In the beginning information was stored in the collective memories of people, passed down through the ages. Then came the “written” word, albeit in symbol form on cave wall, on papyrus, or etched into stone tablets. In the mid 15th century came the Gutenberg press and the printed book. To find some information we first went to search in an encyclopedia, and if we needed more in-depth information, searched a specialized book on the topic. Then in the early 90s came the world-wide-web, or net as it is commonly alluded to, and a new way to distribute knowledge. For in reality there was always a wealth of knowledge out there in the aether, but the means of distributing this knowledge had been missing. Recipes from a particular region were often collected in a book of “local fare”, but its influence rarely went beyond the region. Now we find ourselves with a wealth of information, available in the form of entries on wikipedia, information repositories (e.g. flickr), personal websites, and blogs. But is there too much information? Searching a book for content usually involves looking through the index for keywords. How well we are able to find the information has a direct correlation with how well the book has been indexed. Poorly indexed books will result in the reader spending more time searching the book using brute force, i.e. leafing through every page in an attempt to find the relevant information. The same could be said of searching for information on the net. Yet the problem lies in the fact that there is no “index” for the net, and no reliable way for searching it.

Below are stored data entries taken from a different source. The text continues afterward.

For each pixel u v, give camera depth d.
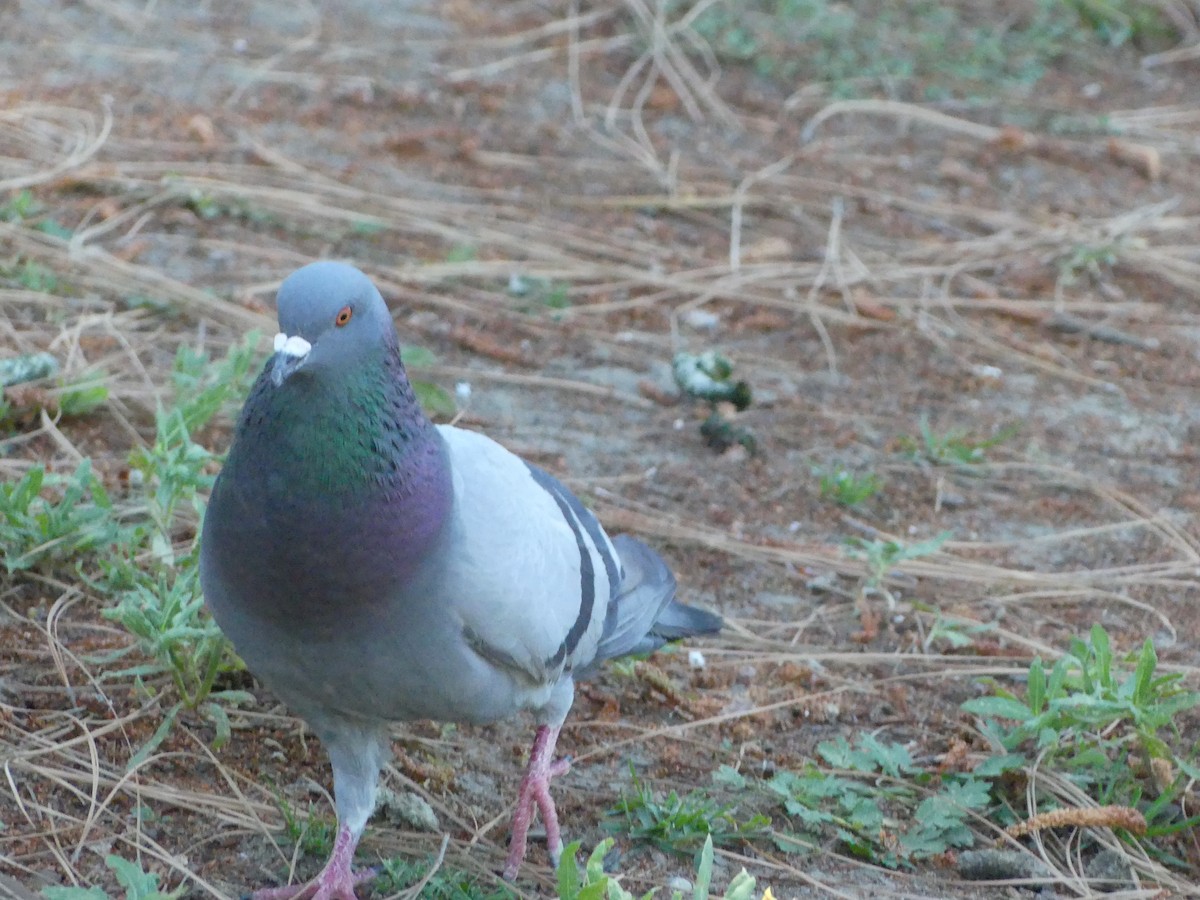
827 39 20.19
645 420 12.52
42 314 12.45
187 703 8.41
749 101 18.69
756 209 16.30
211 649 8.41
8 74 16.61
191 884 7.34
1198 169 18.39
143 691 8.48
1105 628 10.39
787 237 15.77
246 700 8.61
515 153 16.78
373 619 6.52
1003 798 8.58
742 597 10.43
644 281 14.50
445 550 6.63
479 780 8.49
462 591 6.68
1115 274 15.81
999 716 9.25
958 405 13.24
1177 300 15.45
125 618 8.25
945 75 19.94
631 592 8.23
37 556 9.27
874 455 12.37
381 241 14.55
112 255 13.47
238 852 7.63
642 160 16.97
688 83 18.89
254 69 17.59
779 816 8.40
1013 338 14.38
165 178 14.62
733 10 20.38
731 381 12.70
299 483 6.30
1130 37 21.69
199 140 15.79
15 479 10.31
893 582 10.73
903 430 12.77
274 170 15.41
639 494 11.46
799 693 9.48
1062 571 11.07
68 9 18.33
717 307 14.44
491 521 6.89
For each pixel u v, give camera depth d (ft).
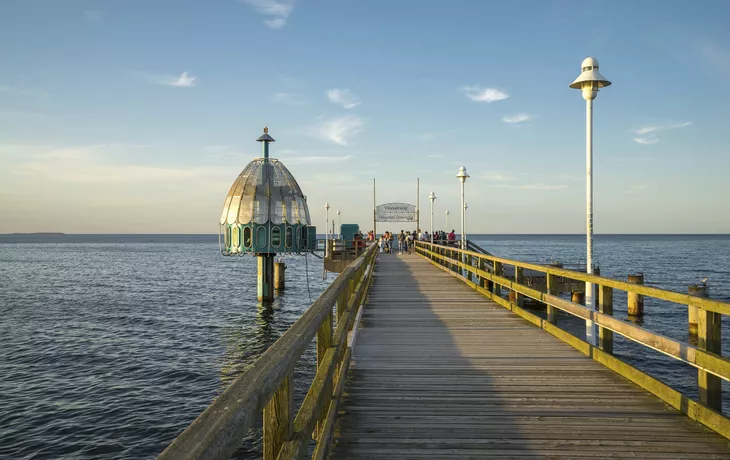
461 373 22.59
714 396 16.16
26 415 46.80
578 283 85.71
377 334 31.42
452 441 15.25
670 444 14.78
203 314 106.52
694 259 274.77
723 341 71.20
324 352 15.30
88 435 42.57
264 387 6.14
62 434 42.73
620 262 247.91
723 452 14.23
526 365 23.94
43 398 51.49
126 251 469.98
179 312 108.68
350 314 21.83
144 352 71.72
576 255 333.42
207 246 634.43
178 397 52.13
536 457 14.12
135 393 53.26
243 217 127.85
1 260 310.86
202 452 4.06
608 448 14.62
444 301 45.75
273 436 8.08
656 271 191.31
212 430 4.53
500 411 17.71
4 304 119.34
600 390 19.95
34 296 134.72
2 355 69.51
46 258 337.11
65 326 91.25
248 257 370.32
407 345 28.35
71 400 50.96
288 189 136.98
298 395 49.90
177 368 63.21
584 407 18.02
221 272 219.20
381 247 162.20
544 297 32.07
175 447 4.11
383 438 15.48
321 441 13.32
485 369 23.26
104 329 88.53
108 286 160.25
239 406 5.24
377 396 19.45
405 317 37.47
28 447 40.27
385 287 56.80
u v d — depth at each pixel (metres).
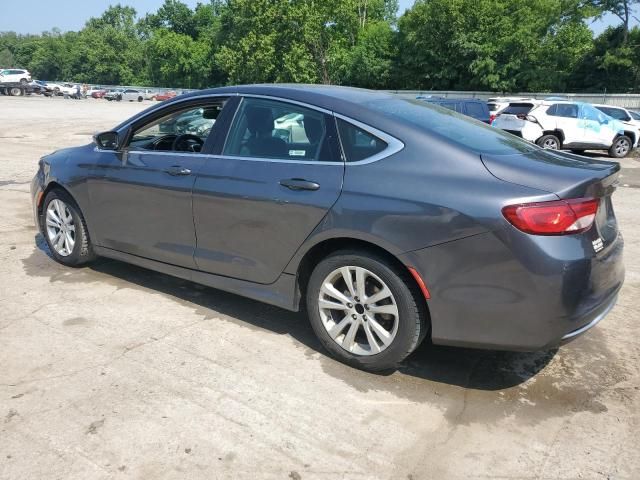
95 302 4.19
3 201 7.77
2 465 2.42
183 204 3.85
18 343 3.52
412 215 2.91
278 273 3.50
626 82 41.31
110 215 4.38
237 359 3.40
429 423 2.82
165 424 2.74
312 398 3.00
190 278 4.00
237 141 3.71
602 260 2.89
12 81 58.16
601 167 3.07
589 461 2.56
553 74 39.97
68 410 2.83
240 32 44.03
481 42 41.59
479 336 2.88
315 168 3.30
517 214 2.70
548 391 3.14
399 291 3.03
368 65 48.16
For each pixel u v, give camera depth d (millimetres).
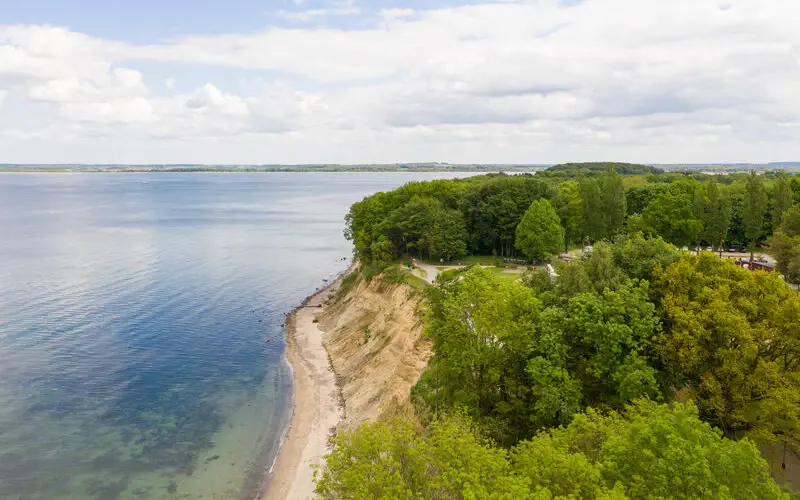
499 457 22375
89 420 50156
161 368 62438
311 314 85500
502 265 83312
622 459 21406
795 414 29312
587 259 41812
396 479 21094
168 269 114688
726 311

Google is undoubtedly the most successful search engine, based on the notion of information linkage. Google’s algorithm uses a patented system called PageRank to help rank web pages that match a given search string. The PageRank algorithm computes a recursive score for web pages, based on the weighted sum of the PageRanks of the pages linking to them. Websites that have a lot of links to them have a high accessibility index, and therefore a greater chance of “floating” to the top of the Google heap. It doesn’t mean they are the best matches, but rather that they are the most linked. As such pertinent information may be impossible to find, other than by chance occurrence. Visual information is even more challenging, because a good search relies on an image to have appropriate tags associated with it. Content Based Image Retrieval (CBIR) is a concept with heralds a new method of searching, but in actuality it relies on extracting content from an image, which is not going to happen any time soon. In reality, searching the internet for information is more akin to rummaging than practical searching. Rummaging can be described as “searching unsystematically and untidily”. See a pattern? A real search engine would be capable of indexing web pages by extracting key words from the page, and maybe incorporating meta-data such as the time stamp when the page was last modified.
In truth sometimes it may be easier to find information by going to a library and looking through books than finding it on the internet.